Dlatego napisałem krótkiego one-shota, myśląc sobie - zobaczymy, jak to wyjdzie. I wyszło tak, że przerosło to moje oczekiwania - naprawdę nie spodziewałem się tak pozytywnego odzewu. Zresztą jak pisałem, po przeczytaniu fika kilka dni później wciąż miałem wątpliwości co do oceny ludu, patrząc krytycznym okiem na drobnostki, zdania, które nie pasowały, fabularne głupotki które możnaby rozwiązać lepiej. O nich również wspominałeś w swoim wywodzie i całkowicie się z tobą zgadzam. Ale wracając do tematu: rzeczona ambicja spowodowała faktycznie, że chciałem napisać coś świetnego, coś, co poruszy ludzi. Nie byle komedyjkę na parę minut. Trafiłeś w sedno, powtarzam, w pierwszym akapicie - tematyka jaką obrałem, stylistyka, to wszystko było przygotowane pod napisanie czegoś poważnego.

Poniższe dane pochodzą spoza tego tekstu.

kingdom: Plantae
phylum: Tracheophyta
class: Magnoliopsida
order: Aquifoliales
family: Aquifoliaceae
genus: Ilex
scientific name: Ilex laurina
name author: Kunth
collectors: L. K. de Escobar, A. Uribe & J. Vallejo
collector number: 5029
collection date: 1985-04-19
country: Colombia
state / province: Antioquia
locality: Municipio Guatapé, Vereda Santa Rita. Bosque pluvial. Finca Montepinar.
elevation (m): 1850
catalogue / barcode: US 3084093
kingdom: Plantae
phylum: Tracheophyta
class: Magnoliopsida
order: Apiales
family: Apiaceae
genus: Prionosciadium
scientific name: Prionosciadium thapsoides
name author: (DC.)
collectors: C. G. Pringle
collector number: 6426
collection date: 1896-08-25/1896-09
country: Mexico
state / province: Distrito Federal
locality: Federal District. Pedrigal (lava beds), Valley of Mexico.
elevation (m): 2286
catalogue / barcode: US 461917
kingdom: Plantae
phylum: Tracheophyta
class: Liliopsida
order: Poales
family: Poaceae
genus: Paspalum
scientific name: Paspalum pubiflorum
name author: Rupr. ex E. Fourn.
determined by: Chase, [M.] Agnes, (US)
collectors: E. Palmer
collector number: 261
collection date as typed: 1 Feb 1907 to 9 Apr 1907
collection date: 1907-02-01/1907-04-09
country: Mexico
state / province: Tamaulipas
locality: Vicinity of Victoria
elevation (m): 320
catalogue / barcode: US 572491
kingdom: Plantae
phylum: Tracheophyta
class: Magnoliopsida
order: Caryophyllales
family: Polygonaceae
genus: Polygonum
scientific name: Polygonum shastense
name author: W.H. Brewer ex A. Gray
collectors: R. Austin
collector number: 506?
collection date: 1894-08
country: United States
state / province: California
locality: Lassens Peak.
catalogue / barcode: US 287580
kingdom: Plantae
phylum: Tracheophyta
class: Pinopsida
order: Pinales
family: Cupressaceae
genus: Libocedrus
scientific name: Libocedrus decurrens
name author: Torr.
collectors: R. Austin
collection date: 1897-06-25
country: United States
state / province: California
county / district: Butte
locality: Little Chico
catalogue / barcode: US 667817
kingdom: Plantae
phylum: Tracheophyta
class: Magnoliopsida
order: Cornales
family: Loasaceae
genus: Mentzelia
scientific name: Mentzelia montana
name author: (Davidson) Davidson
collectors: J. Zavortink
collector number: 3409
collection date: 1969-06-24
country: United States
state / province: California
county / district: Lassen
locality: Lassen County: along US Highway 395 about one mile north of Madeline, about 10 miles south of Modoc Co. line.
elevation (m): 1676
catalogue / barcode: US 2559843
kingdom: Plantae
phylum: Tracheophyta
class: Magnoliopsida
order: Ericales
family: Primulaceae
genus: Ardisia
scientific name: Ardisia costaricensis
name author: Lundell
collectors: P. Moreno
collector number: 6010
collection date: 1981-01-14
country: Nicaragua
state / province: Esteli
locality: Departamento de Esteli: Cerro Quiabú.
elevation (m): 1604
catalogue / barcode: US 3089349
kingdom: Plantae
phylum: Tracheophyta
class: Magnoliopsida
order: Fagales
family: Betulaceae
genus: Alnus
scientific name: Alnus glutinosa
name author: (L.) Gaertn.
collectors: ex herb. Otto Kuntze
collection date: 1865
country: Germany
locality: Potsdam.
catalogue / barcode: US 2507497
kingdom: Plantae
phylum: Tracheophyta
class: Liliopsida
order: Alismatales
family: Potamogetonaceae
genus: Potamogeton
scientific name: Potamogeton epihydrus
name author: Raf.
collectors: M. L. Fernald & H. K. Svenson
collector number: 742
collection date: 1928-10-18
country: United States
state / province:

No i tu przychodzi drugi przytoczony przeze mnie akapit, równie doskonale podsumowujący, gdzie jest problem. Zdawałem sobie sprawę, że prędzej czy później ktoś wyleje na mnie kubeł zimnej wody. Ty zrobiłeś to z taktem, a jednocześnie dobrze przekazałeś, co miałeś do przekazania. Dlatego właśnie miło mi się to wszystko czytało.
No, sam rozpisałem się całkiem obszernie. Dzięki jeszcze raz za krytykę. Podsumowanie wezmę sobie do serca, a rady postaram się zapamiętać. Wygląda na to, że to tyle.
PS. Pisząc tego posta prawie całkowicie zapomniałem o wcześniejszym fiku. Dlatego dopiero po komentarzu Omegi ("To naprawdę twoje pierwsze podejście do pisania?") nieco się nad tym zastanowiłem.